İşte en çokta zoruma giden bu. Ben gittim kalan sahalar sizindir. Ne haliniz varsa görün değildir de nedir bu. Yıllarca Kapalıyı kimi beğenir kimi beğenmez sen yönetmişsin. Balkona 5-10 adam koyup gitmek yakışmadı tayfaya. Süleyman abi, Yılmaz Başkan iyidir hoştur ama bu iş 5-10 kişiyle olmaz. Ellerinden birşey gelmez. Öyle bir organizasyon yaparsın ki bu siteden bile birçok kişi taşın altına elini koyacaktır eminim, belki her balkona mevcutta kapalıda olan ve kapalının bu halde olmasını içine sindiremeyen 3 erli 5 erli grupları koyarsın.

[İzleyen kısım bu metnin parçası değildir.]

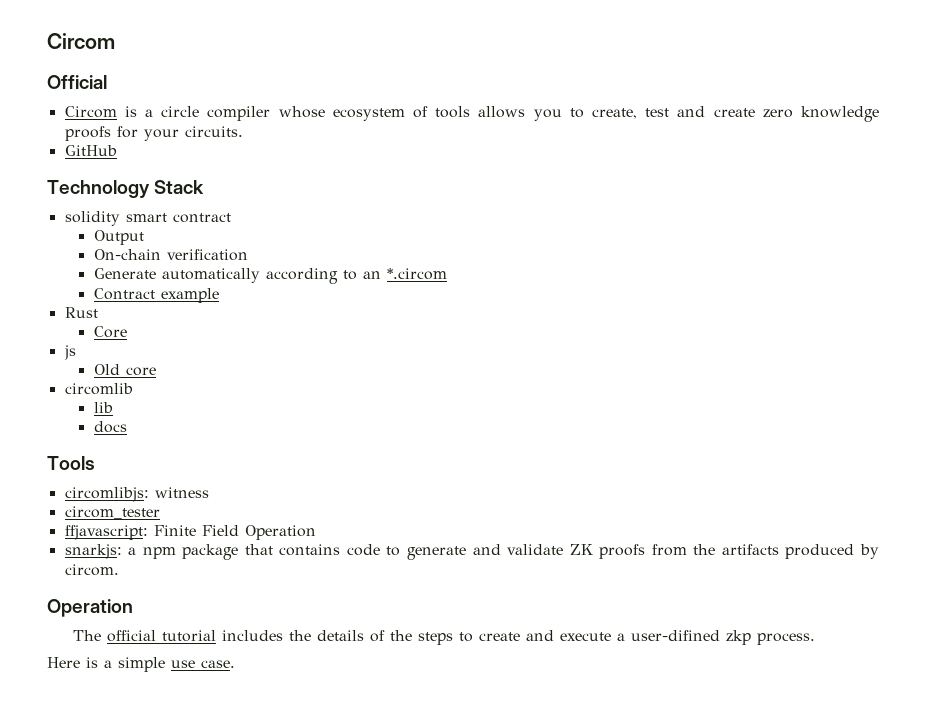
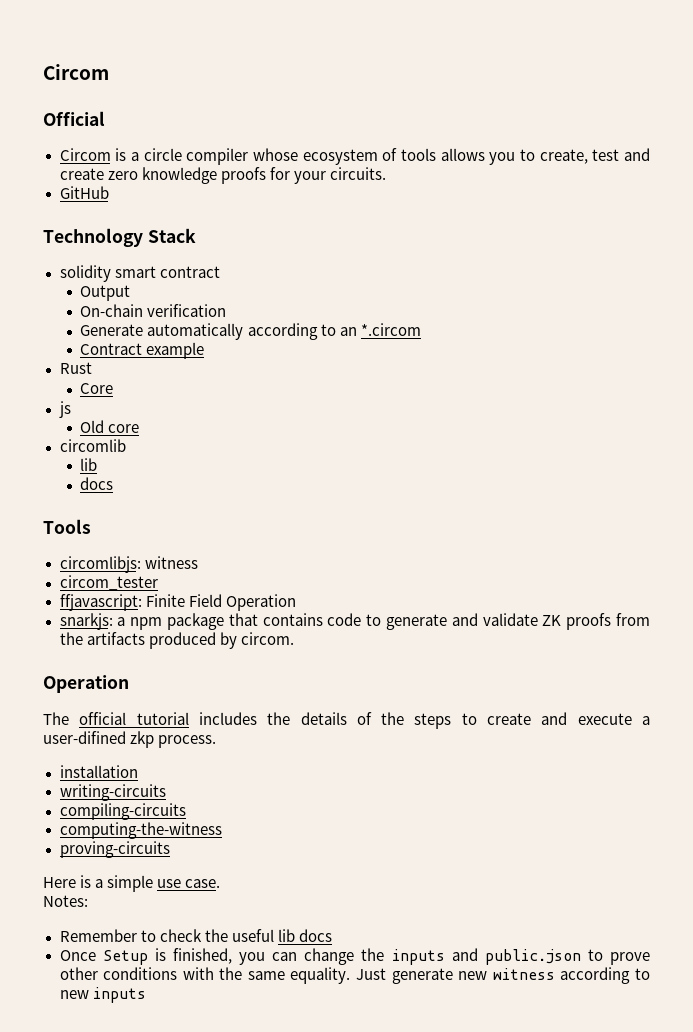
(816, 639) none -> [59,765,138,778] [59,784,166,801] [59,803,186,820] [59,822,222,839] [59,841,170,858] // installation // writing-circuits // compiling-circuits // computing-the-witness // proving-circuits
(235, 664) none -> [43,895,88,907] [59,929,332,942] [59,948,650,965] [59,967,651,984] [59,987,146,1003] // Notes: // Remember to check the useful lib docs // Once Setup is finished, you can change the inputs and public.json to prove other conditions with the same equality. Just generate new witness according to new inputs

Belki başka bir organizasyon yaparsın ama Kapalıyı bu halde sudan çıkmış balık gibi bırakmazsın. Onlarında haklı olduğu birçok konu var tabii. Öncelikle geçen sene buradan çok giydiren vardı "Tayfa şöyle Tayfa böyle, şunu yapsınlar bunu yapsınlar" şeklinde. Şu an o arkadaşlar ne düşünüyor gerçekten merak ediyorum.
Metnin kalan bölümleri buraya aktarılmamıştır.